EXCERPT TO READ |
At Home With Reggie Lee

Get a glimpse at the Grimm actor's life at home.

Reggie Lee's bad-guy roles in film and television have included playing a cold-blooded killer on The Fast and the Furious, a devious Secret Service agent in Prison Break and a wily sea warrior in Pirates of the Caribbean: At World's End. The actor, who began his career in the national touring company of Miss Saigon, is now playing Sgt. Wu, a smart cop with a wry sense of humor on NBC's hit series Grimm (airing Fridays at 9 p.m. Eastern). While the show films in Portland, Reggie is happy to commute back and forth from his home in Los Angeles, and is pleased to be playing a good guy this time around.

It must be fun working on a cop show that gives fairy-tale characters a dark twist. Tell us about your role.

DATA SECTION |
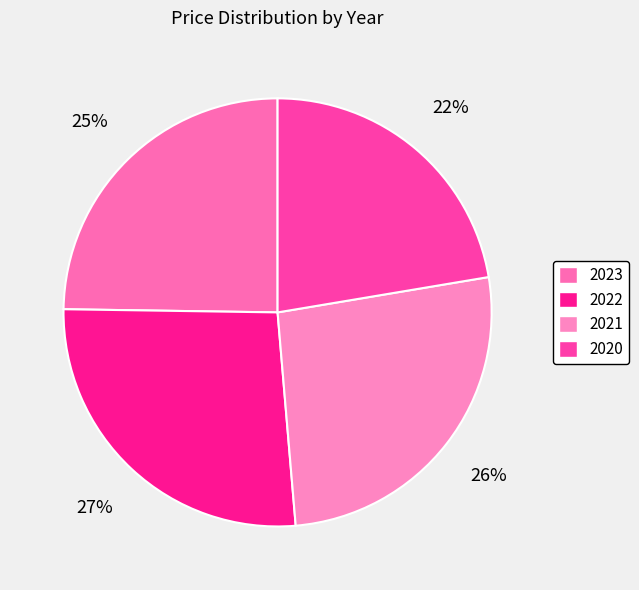

What is the largest slice in the pie chart?

2022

WORK INSTRUCTION |
Pick up the Reggie Lee interview above where it stops and keep it going.

ANSWER TO THE PROBLEM |
Sgt. Wu is a very sardonic, sarcastic character, in a fun way. He's the liaison between the two detectives (played by David Giuntoli and Russell Hornsby) and the captain (Sasha Roiz), and is on the scene of every crime to assess them. I originally auditioned for the role of David's partner Hank, and Russell got the call. I was about to test for two other shows when my agent called and said, "Grimm would like to create a role for you." The character's name Wu came about when the producers went to Grace Wu (executive vice president of casting, NBC Universal) and said they'd like to make me a regular. She said, "Only if you give him my name." I'm thrilled to be playing this role. It's great to explore a human being who's not a bad guy. Sgt. Wu is a regular guy with insecurities like everyone else.

Why do we love scary stories so much?

I think it's a very basic human desire to be scared. The feeling of being thrilled can manifest in many different ways, and being scared is one of them. It's an escapist thing, a thrill ride. I'm waiting for them to make Pinocchio into a scary tale. Pinocchio was scary for me, as a child, because of the idea that your nose could growing longer when you tell a lie, and never shrink back.

Where did you grow up, and what made the neighborhood special?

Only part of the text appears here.